OTTO...
It is very simple. The point I was making was:
1> Just because a CEO suggests their vaccine will be 90% effective because that is their goal, does not mean it will, especially when they haven’t even entered Phase 3 of their trials
2> The only viable short term vaccines marketed to work did not include elderly in their trials; therefore, the chances of them working for the elderly, as was the point of the original article I posted, makes it a very valid negative issue regarding vaccines being our “saviour.”
3> The 60% number is what “I” was stating as a best case scenario for the shorter term vaccines. Why? Because when you subtract those over 65 and those under 14, you end up with about 70% of the population the vaccines are targeting and being tested for. Then you have to include the inevitable 10-20% of the population that will have zero effect. That means any short term vaccine would be at best a 60% success provided EVERYONE took it.
4> The whole point was we cannot and should not be waiting for vaccines to be our saviour which seems to be a lot of what many are waiting for. We cannot, nor should we be relying on anyone that suggests otherwise.

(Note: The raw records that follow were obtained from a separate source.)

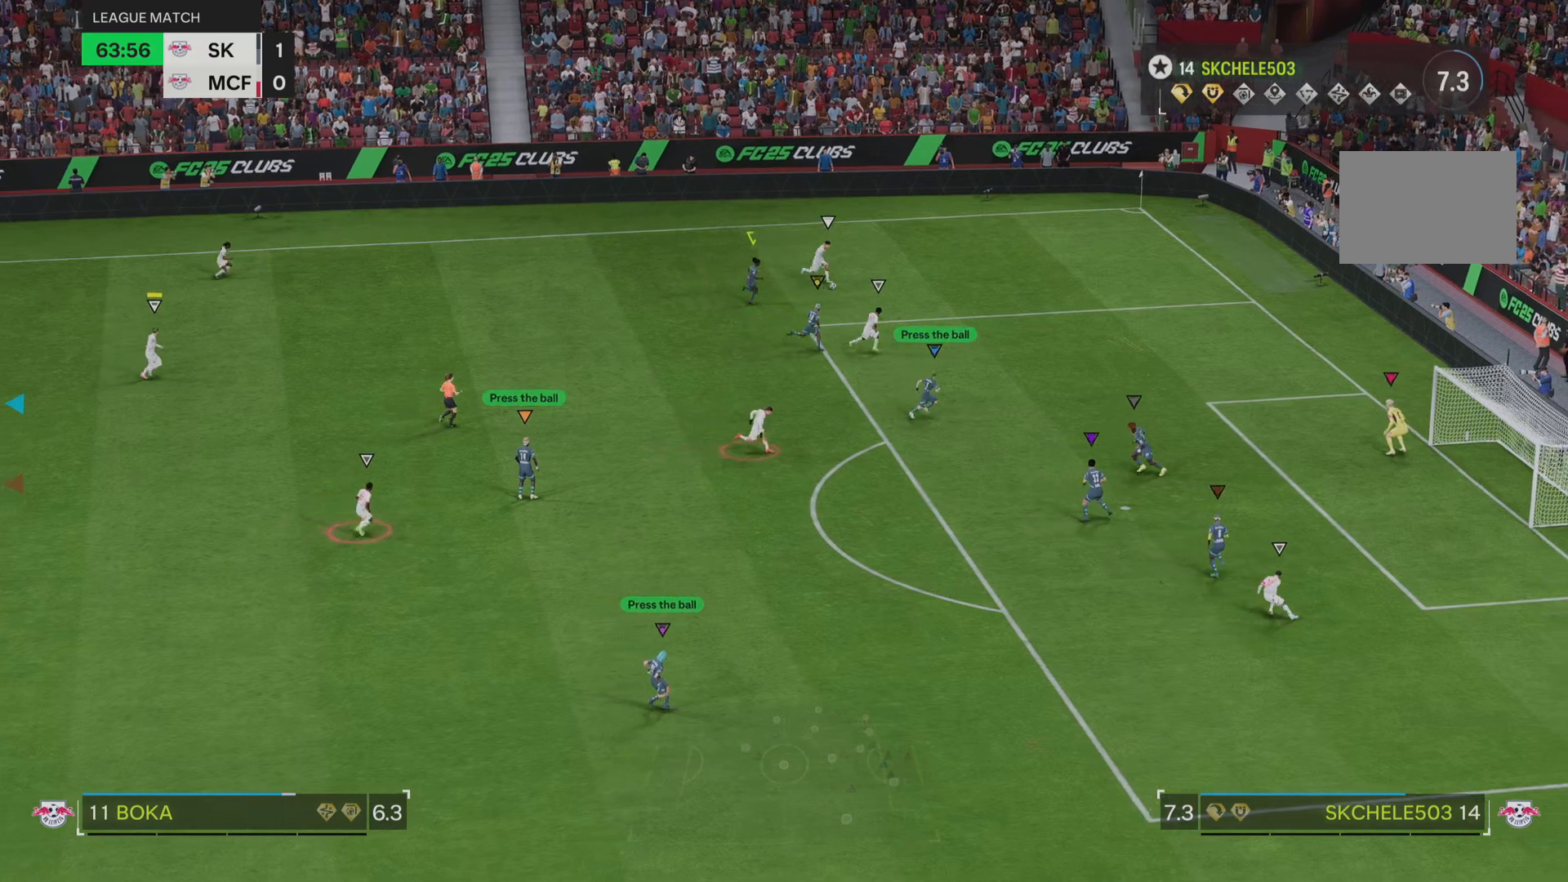
Gameplay with a controller (PlayStation layout); each line is a JSON object with the inputs held at the frame after it. "events" lists button and stick changes between this image and that frame as [ms after this image, input, new state], when the widget could be followed in between. Not read: L3 R3.
{"buttons": ["L2"], "left_stick": "right", "right_stick": "center", "events": [[34, "left_stick", "right"]]}
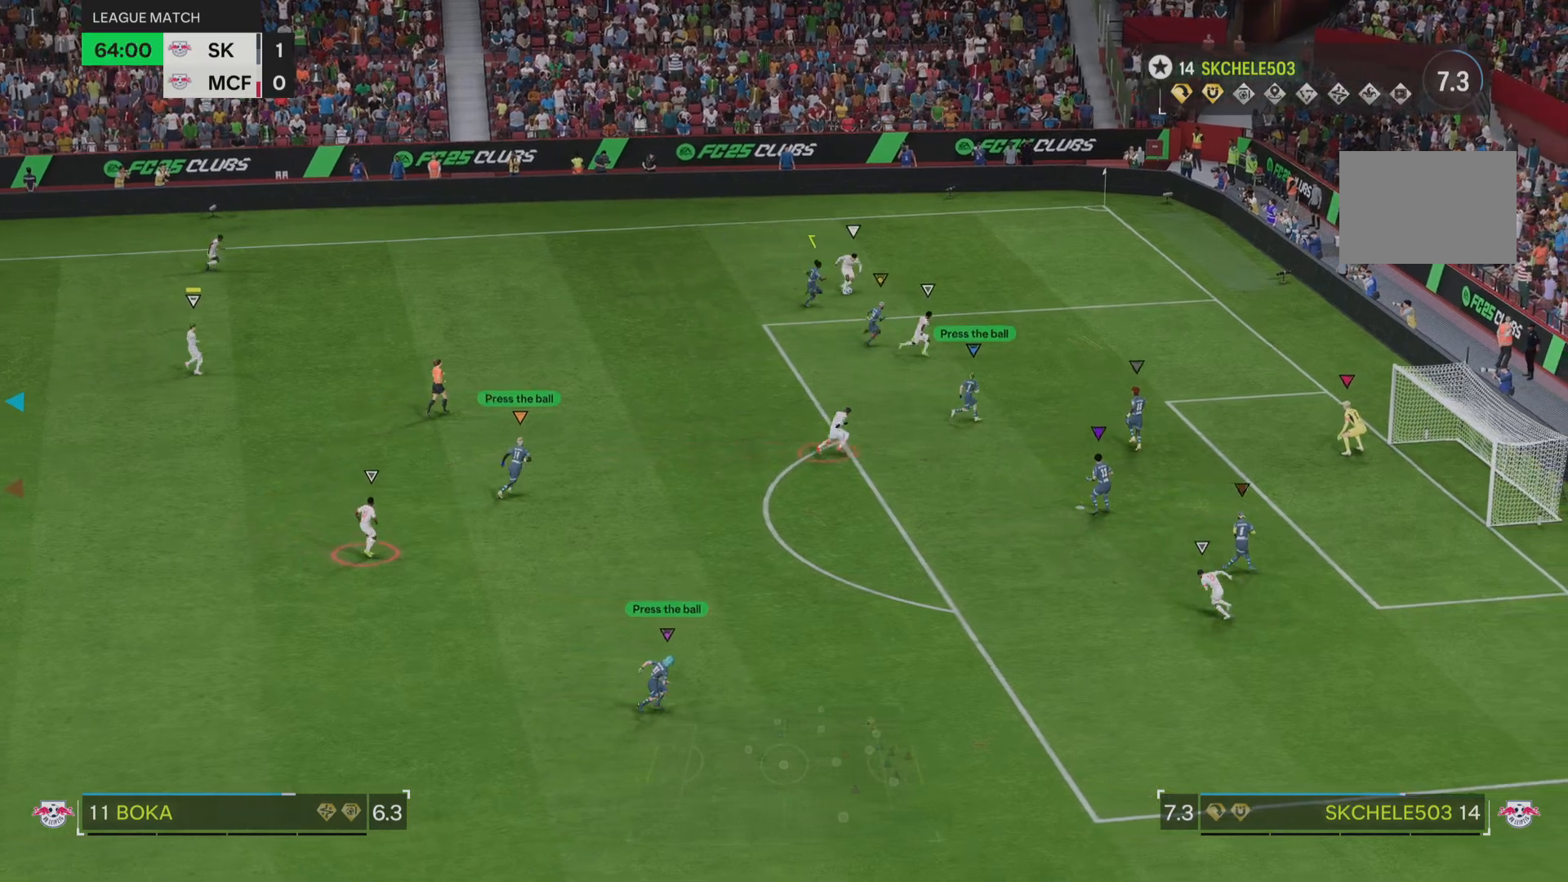
{"buttons": [], "left_stick": "up-right", "right_stick": "center", "events": [[334, "left_stick", "up-right"], [467, "L2", "up"]]}
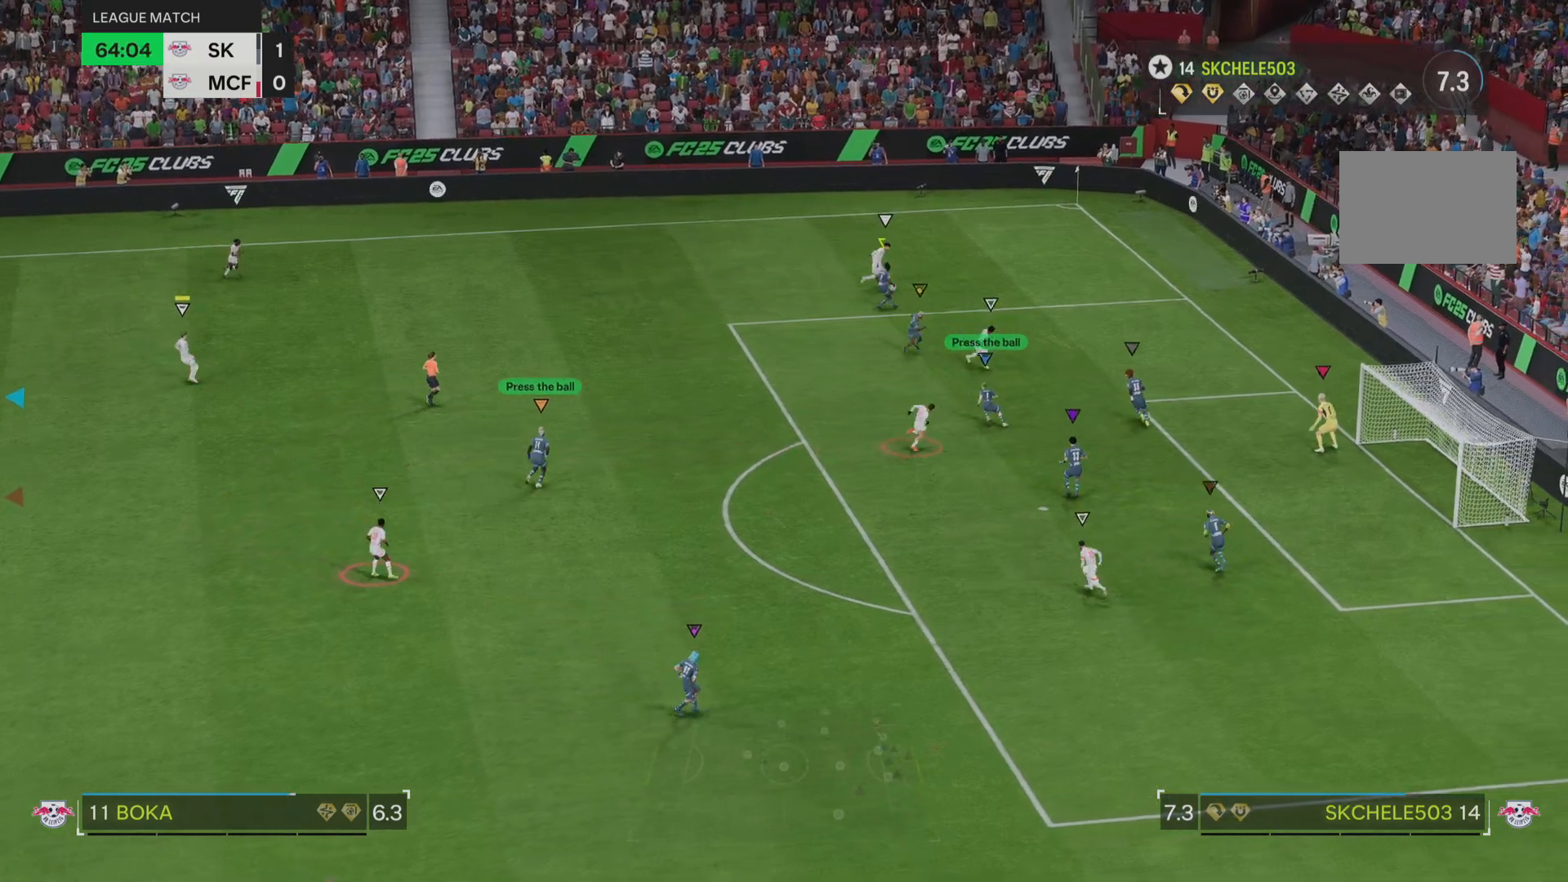
{"buttons": ["L2"], "left_stick": "up", "right_stick": "center", "events": [[101, "L2", "down"], [167, "left_stick", "up"], [284, "left_stick", "center"], [451, "left_stick", "up"]]}
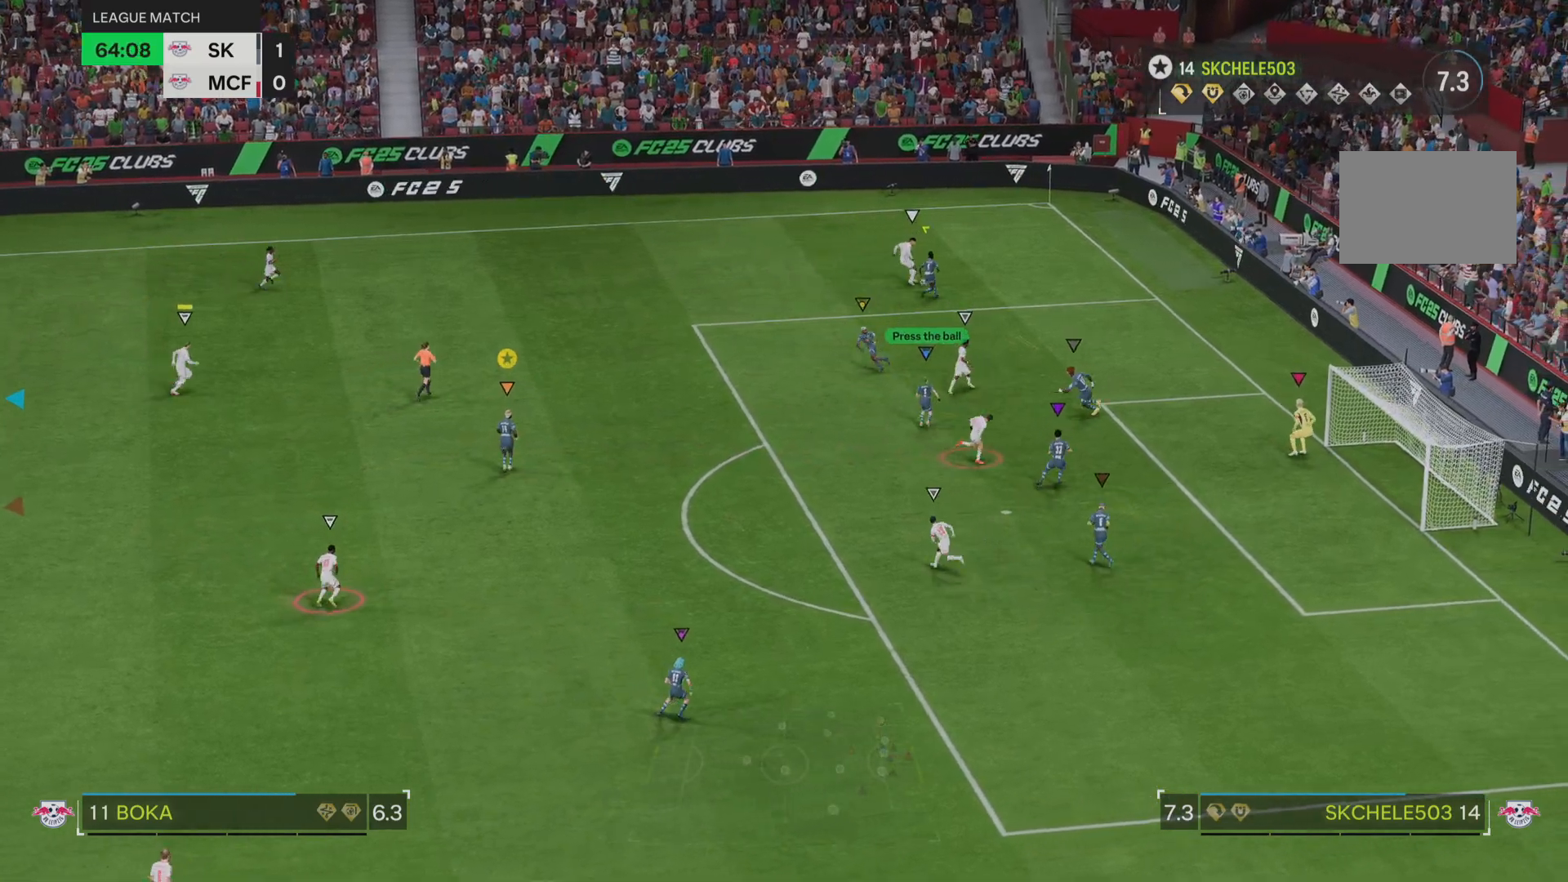
{"buttons": [], "left_stick": "right", "right_stick": "center", "events": [[50, "L2", "up"], [184, "left_stick", "up-right"], [417, "left_stick", "right"]]}
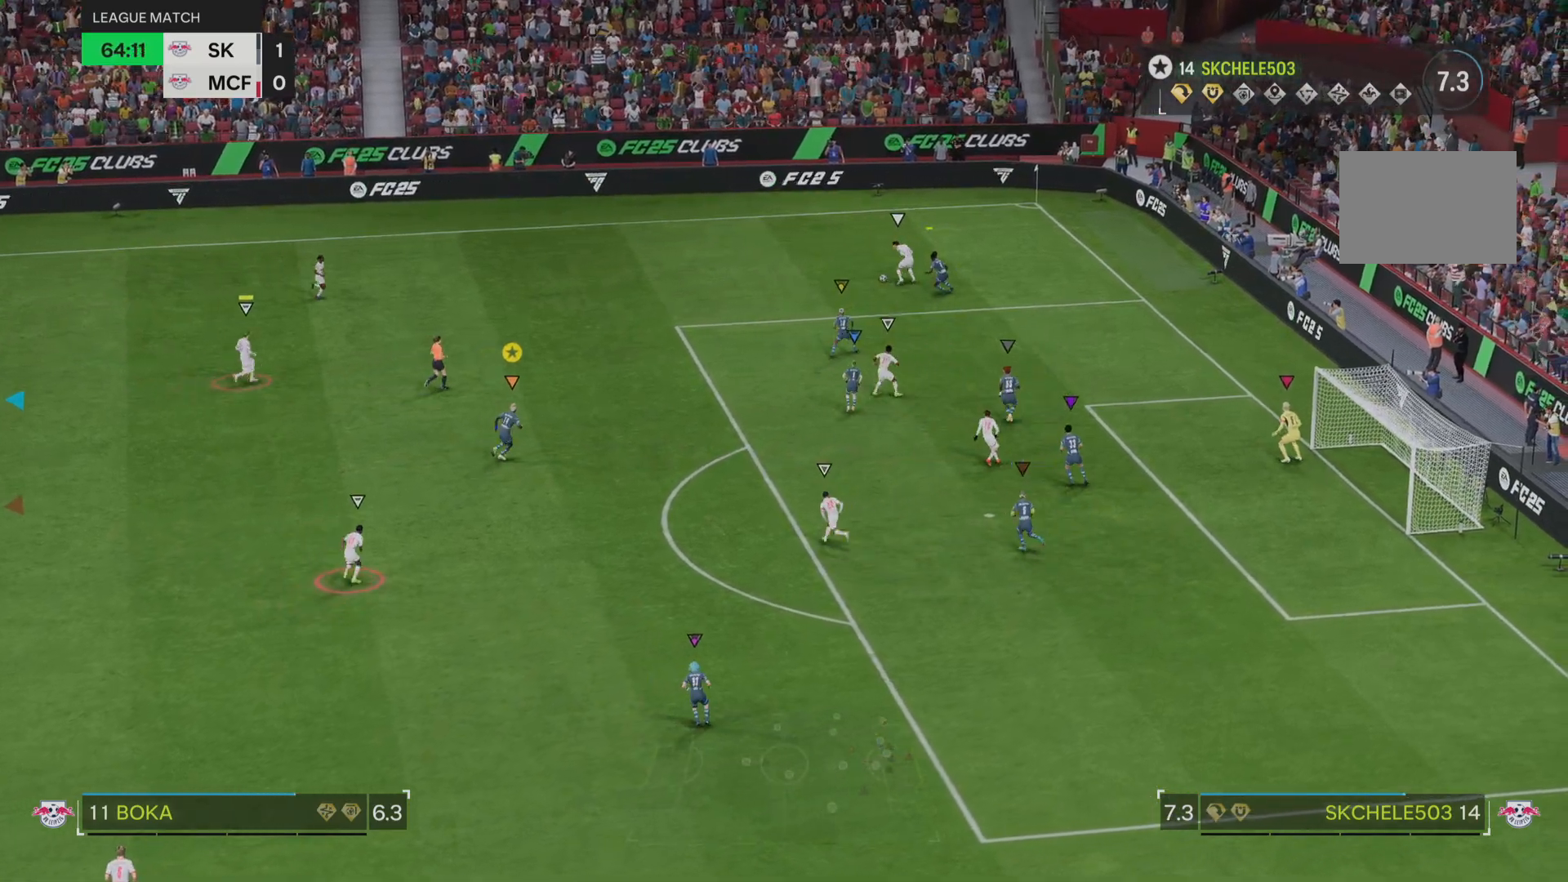
{"buttons": ["L2"], "left_stick": "up", "right_stick": "center", "events": [[101, "L2", "down"], [151, "left_stick", "down-right"], [418, "left_stick", "up-right"], [484, "left_stick", "up"]]}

The underlying point is when I suggested anything more than a 60% success rate for any Covid-19 vaccines would not be realistic, you suggested otherwise. You suggested you hadn’t read anything in that regard. So, I posted articles as reference that contained facts like the vaccines not being tested on the elderly so it not being likely they would work on them as well as children. I posted other articles that if you use any logic whatsoever clearly the numbers like 90% effective were not realistic. Instead, you chose to ignore what I was referencing in the articles and pointed to completely unrelated facts. For what reason? I have no idea.
Then someone posts an article with Dr Tam suggesting the exact same thing (don’t rely on vaccines) and all of a sudden it is now gospel? That is what I don’t understand.
Clearly, if we wait 5-10 years we will probably get viable vaccines that work with around 90% efficacy. It seems very likely the early vaccines won’t protect the most vulnerable because our most vulnerable are the ones with compromised immune systems. It will be way more difficult to develop a vaccine for people with compromised immune systems. That is just common sense. You don’t need to be a brain surgeon to understand that.
This brings us back to square one. Yes, we can continue to wear masks and social distance and wash our hands. That will help but it will not be effective enough. Not by a long shot. We will not get anywhere near enough adoption and anywhere near enough diligence with proper practise to eliminate the spread. That is simply death by a thousand cuts or pulling off a bandage a millimetre at a time.
We need a treatment that will allow us to take risks as we see fit and if we get sick, we follow the treatment plan to get better before we get deathly ill. This does not mean take no precautions. We can walk and chew gum at the same time. What it means is if people get sick, they get treatment. Once people get sick, it is likely they won’t get sick again with the same Virus. If the virus mutates, so be it. People will get sick again. They will get treatment again.
We need to find a way to live with this virus long term. By long term I mean 2-5 years. If we do get a vaccine that is 70+% effective, great. If we are able to manufacture it and distribute and inoculate people at high rates, even better. But until then, we need to learn how to live with it and Mask, Wash, Distance isn’t good enough to properly live with this long term if the goal is to also maintain some form of normalcy that doesn’t also cost in unintended consequence lives and financial ruin. The answer is treatment. Developing that treatment is key.